◆ Data provided ◆

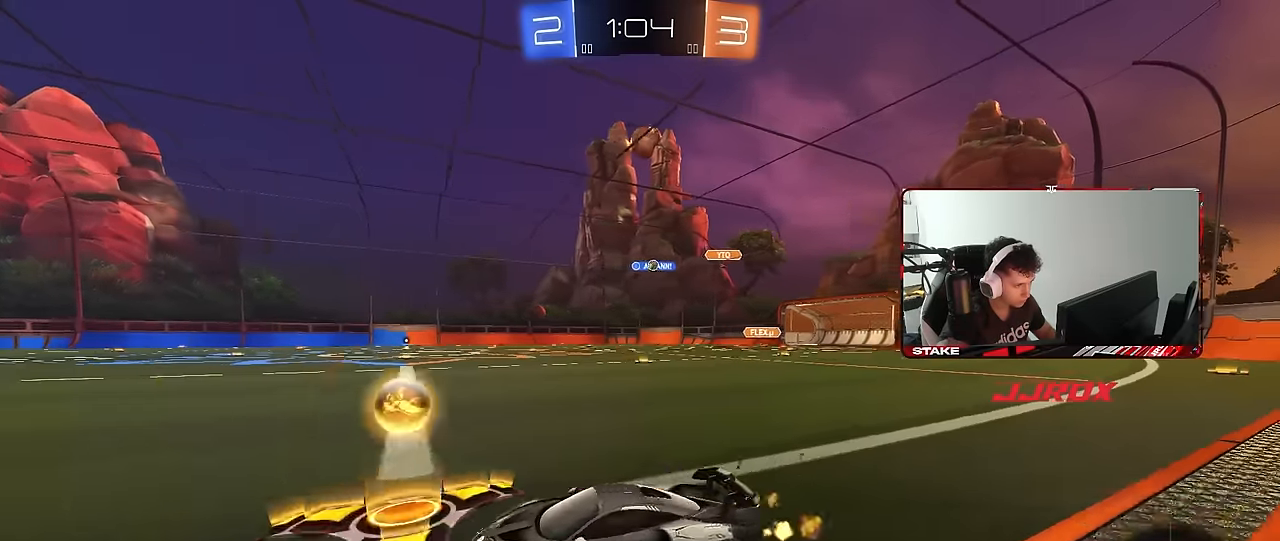
{"keys": ["d", "w"], "mouse": ["left"], "mouse_move": "still", "events": [[366, "mouse_left", "down"]]}
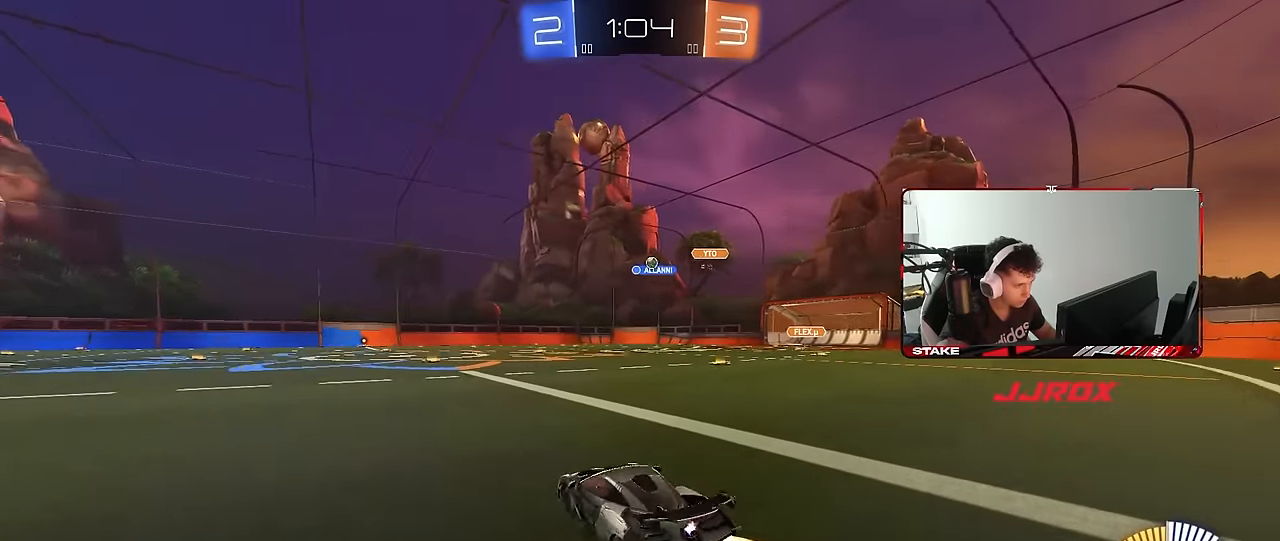
{"keys": ["a", "w"], "mouse": [], "mouse_move": "still", "events": [[66, "d", "up"], [100, "a", "down"], [200, "mouse_left", "up"]]}
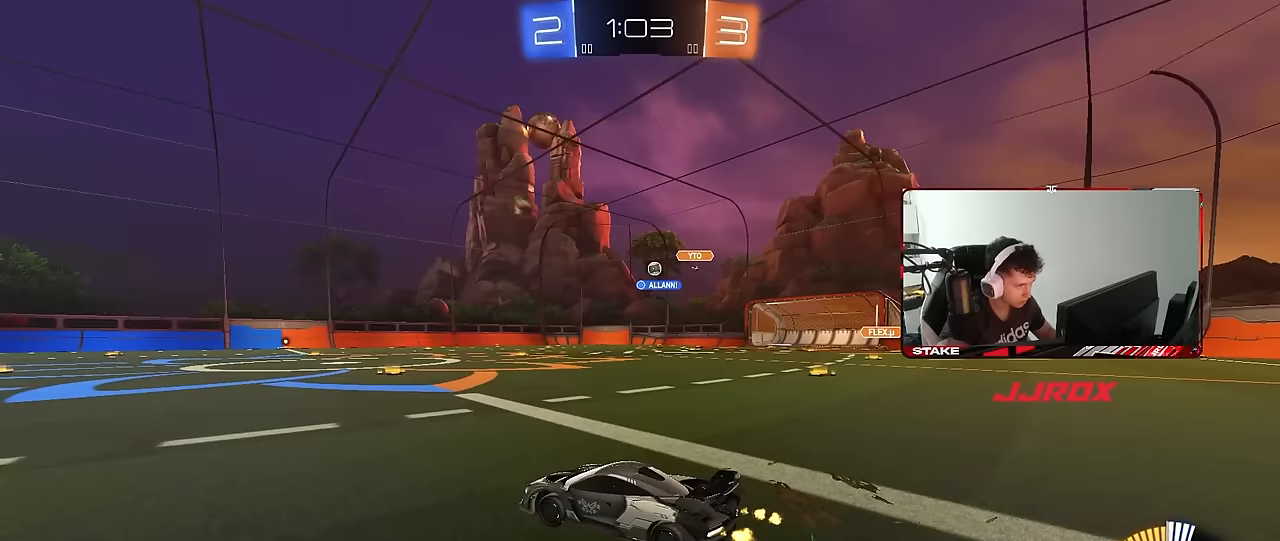
{"keys": ["d"], "mouse": [], "mouse_move": "still", "events": [[33, "a", "up"], [67, "d", "down"], [167, "w", "up"]]}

◆ What to work on ◆
Reproduce the material above in full and without alteration, but skip all pictures.

◆ Result of the task ◆
{"keys": ["d", "w"], "mouse": ["left"], "mouse_move": "still", "events": [[366, "mouse_left", "down"]]}
{"keys": ["a", "w"], "mouse": [], "mouse_move": "still", "events": [[66, "d", "up"], [100, "a", "down"], [200, "mouse_left", "up"]]}
{"keys": ["d"], "mouse": [], "mouse_move": "still", "events": [[33, "a", "up"], [67, "d", "down"], [167, "w", "up"]]}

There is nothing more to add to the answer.